#### PROBLEM TO SOLVE:
A complete, exact copy of the records is needed here.

#### Source records:
==*==
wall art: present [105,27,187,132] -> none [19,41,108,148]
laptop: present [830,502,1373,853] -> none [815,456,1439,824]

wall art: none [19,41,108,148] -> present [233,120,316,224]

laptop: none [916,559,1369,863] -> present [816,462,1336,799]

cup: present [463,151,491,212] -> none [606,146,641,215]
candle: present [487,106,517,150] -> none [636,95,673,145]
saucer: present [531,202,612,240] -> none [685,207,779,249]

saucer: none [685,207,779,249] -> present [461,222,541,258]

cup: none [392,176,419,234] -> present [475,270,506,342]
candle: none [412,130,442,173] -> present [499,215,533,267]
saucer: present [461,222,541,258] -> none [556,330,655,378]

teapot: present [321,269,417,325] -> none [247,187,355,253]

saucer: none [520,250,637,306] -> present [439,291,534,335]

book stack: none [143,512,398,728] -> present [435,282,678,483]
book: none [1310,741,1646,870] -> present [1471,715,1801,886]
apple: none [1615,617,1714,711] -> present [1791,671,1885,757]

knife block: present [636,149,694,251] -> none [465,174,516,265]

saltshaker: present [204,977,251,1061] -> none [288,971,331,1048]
==*==
#### YOUR RESPONSE:
wall art: present [105,27,187,132] -> none [19,41,108,148]
laptop: present [830,502,1373,853] -> none [815,456,1439,824]

wall art: none [19,41,108,148] -> present [233,120,316,224]

laptop: none [916,559,1369,863] -> present [816,462,1336,799]

cup: present [463,151,491,212] -> none [606,146,641,215]
candle: present [487,106,517,150] -> none [636,95,673,145]
saucer: present [531,202,612,240] -> none [685,207,779,249]

saucer: none [685,207,779,249] -> present [461,222,541,258]

cup: none [392,176,419,234] -> present [475,270,506,342]
candle: none [412,130,442,173] -> present [499,215,533,267]
saucer: present [461,222,541,258] -> none [556,330,655,378]

teapot: present [321,269,417,325] -> none [247,187,355,253]

saucer: none [520,250,637,306] -> present [439,291,534,335]

book stack: none [143,512,398,728] -> present [435,282,678,483]
book: none [1310,741,1646,870] -> present [1471,715,1801,886]
apple: none [1615,617,1714,711] -> present [1791,671,1885,757]

knife block: present [636,149,694,251] -> none [465,174,516,265]

saltshaker: present [204,977,251,1061] -> none [288,971,331,1048]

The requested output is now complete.